Nell’abbraccio del mare e delle montagne, scopro anche musei inaspettati come quello dedicato al filosofo buddista Daisetz Suzuki, e quello di Arte Contemporanea firmato dai super architetti Sejima Kazuyo e Nishizawa Ryue (SANAA), che nel loro studio di Tokyo hanno ideato alcune fra le opere più avveniristiche del pianeta. Questa pausa di modernità elegante anticipa, in contrasto armonico, le visite dei giorni successivi, dalle case di campagna “Gassho-Zukuri” al Parco Nazionale di Fuji-Hakone che abbraccia, in un territorio magico e diversificato, le principali icone naturalistiche di questo spicchio di Giappone: il Monte Fuji, le isole Izu e la Regione dei Cinque Laghi.

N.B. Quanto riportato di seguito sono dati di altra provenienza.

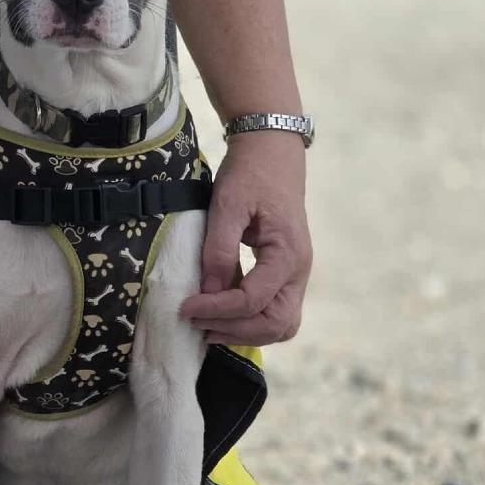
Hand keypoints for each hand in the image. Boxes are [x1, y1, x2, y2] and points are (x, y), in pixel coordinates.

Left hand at [181, 131, 311, 344]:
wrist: (271, 153)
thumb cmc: (250, 174)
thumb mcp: (227, 206)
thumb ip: (219, 250)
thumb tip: (209, 292)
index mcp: (287, 253)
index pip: (254, 301)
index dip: (217, 309)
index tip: (185, 306)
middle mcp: (299, 270)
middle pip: (276, 324)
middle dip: (235, 330)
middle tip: (196, 322)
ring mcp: (296, 274)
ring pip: (281, 324)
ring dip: (246, 331)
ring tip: (208, 324)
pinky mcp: (286, 273)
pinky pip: (276, 311)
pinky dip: (251, 321)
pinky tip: (221, 313)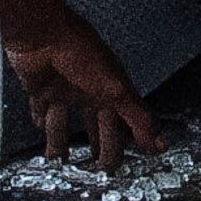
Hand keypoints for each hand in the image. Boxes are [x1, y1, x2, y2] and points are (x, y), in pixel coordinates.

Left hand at [2, 15, 161, 174]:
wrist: (43, 34)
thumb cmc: (81, 53)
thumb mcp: (117, 90)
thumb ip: (139, 118)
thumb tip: (160, 142)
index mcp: (111, 90)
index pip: (126, 122)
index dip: (132, 139)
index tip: (137, 155)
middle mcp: (89, 92)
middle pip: (97, 126)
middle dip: (100, 146)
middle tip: (101, 166)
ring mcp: (63, 90)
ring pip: (65, 122)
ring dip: (62, 141)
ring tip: (60, 158)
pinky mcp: (40, 87)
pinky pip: (39, 108)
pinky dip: (39, 118)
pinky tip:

Difficile scoprire tutto in unico viaggio, ma la veduta del vulcano incappucciato di neve, che è stato immortalato magistralmente dal pittore Hokusai nella sua opera “Trentasei vedute del Monte Fuji”, è già sufficiente per riempire l’anima di beatitudine. Fate come me, “risalitelo” fin dove riuscite per ammirare l’alba e il panorama della vicina città di Tokyo. E rimandate tranquillamente il resto al prossimo viaggio.